Consignes de travail.
**A)** D'après le texte sur la pauvreté, pourquoi les auteurs préfèrent-ils parler de réduction de la pauvreté plutôt que d'éradication ?
**B)** Reproduisez le passage du texte sur la pauvreté compris entre « En considérant la » et « qualité de vie. », ces deux segments inclus.

[Texte à analyser]

Cet ouvrage s’appuie systématiquement sur l’approche par les capacités non seulement pour incorporer de multiples éléments liés à la pauvreté, mais également pour placer l’humain au centre de son analyse. Cette approche renvoie à « ce que les personnes sont capables d’être et de faire ». Les capacités y sont vues comme liées aux choix et aux libertés d’un individu, mais également aux fonctionnements qui permettent de les réaliser. Bien que l’approche par les capacités soit généralement orientée vers une perspective individualiste, ce livre porte une attention particulière aux groupes désavantagés qui vivent de façon plus accentuée la pauvreté et ont moins de possibilités de développer leurs aptitudes et leurs capacités de fonctionnement. Il montre ainsi l’importance de considérer les inégalités sociales qui existent entre les pays, mais également à l’intérieur de chaque pays et entre les individus et les communautés, comme étant fondamentales dans la conception et l’analyse de la pauvreté.

En considérant la pauvreté comme un phénomène multidimensionnel, cet ouvrage révèle la difficulté de la mesurer. Pour identifier les personnes qui vivent avec la pauvreté et trouver des moyens de les aider à sortir de l’adversité, il semble important d’utiliser différents indicateurs et de tenir compte de multiples dimensions, comme le revenu, la santé, l’éducation et l’empowerment ou le statut d’emploi, la qualité du logement, la sécurité et les mesures subjectives du bien-être. En outre, les auteurs proposent l’utilisation de différentes méthodologies, qualitatives comme quantitatives, pour mesurer la pauvreté et examiner subséquemment les iniquités et la qualité de vie.

En s’ancrant dans l’approche par les capacités, l’ouvrage souligne l’importance d’encourager le débat et la délibération pour voir la pauvreté dans des perspectives différentes et compétitives. Par son propos, il invite le lecteur à s’interroger, à réfléchir aux actions menées contre la pauvreté et aux moyens d’agir contre cette dernière, tout en reconnaissant l’importance du contexte et de l’interprétation. Il s’inscrit dans une pensée du développement qui considère que la pauvreté est relative, sa définition pouvant varier d’un contexte à un autre. En plus, les auteurs de l’ouvrage préfèrent utiliser la notion de réduction de la pauvreté plutôt que celle de l’éradication qui semble utopique, car dans toutes les sociétés il y aura toujours des personnes avantagées et d’autres désavantagées. En s’inscrivant dans le paradigme de la réduction de la pauvreté et du développement humain, ce livre propose d’autres solutions que celles prônées par l’idéologie néolibérale en soutenant l’importance d’abandonner l’approche paternaliste qui prône que les pays du Sud doivent suivre le modèle de développement occidental pour sortir de la pauvreté. De ce fait, il serait important que les tentatives de réduction de la pauvreté s’éloignent de la vision dichotomique Nord/Sud, ou tout simplement de pays développés et de pays en développement, qui sous-entend que le progrès ou le développement correspond au passage d’un état de sous-développement à un état de croissance ressemblant au modèle des pays du Nord. Cette vision du développement est linéaire et déterministe et ne correspond pas nécessairement aux réalités des pays dits pauvres.

[/Texte à analyser]
[Données fournies]

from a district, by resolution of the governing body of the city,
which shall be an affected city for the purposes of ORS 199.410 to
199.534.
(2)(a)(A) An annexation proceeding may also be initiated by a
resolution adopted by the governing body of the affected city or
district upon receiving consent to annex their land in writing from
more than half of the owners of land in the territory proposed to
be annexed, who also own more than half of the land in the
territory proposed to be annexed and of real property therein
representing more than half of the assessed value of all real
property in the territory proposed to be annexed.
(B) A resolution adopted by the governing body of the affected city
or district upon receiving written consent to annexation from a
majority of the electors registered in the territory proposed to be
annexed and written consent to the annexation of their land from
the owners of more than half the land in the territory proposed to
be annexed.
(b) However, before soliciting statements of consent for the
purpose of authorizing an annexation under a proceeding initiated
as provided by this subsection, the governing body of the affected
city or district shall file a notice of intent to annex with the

[/Données fournies]

Réponses fournies.
**A)** Parce que l'éradication leur semble utopique : dans toutes les sociétés, il y aura toujours des personnes avantagées et d'autres désavantagées.

**B)**
En considérant la pauvreté comme un phénomène multidimensionnel, cet ouvrage révèle la difficulté de la mesurer. Pour identifier les personnes qui vivent avec la pauvreté et trouver des moyens de les aider à sortir de l’adversité, il semble important d’utiliser différents indicateurs et de tenir compte de multiples dimensions, comme le revenu, la santé, l’éducation et l’empowerment ou le statut d’emploi, la qualité du logement, la sécurité et les mesures subjectives du bien-être. En outre, les auteurs proposent l’utilisation de différentes méthodologies, qualitatives comme quantitatives, pour mesurer la pauvreté et examiner subséquemment les iniquités et la qualité de vie.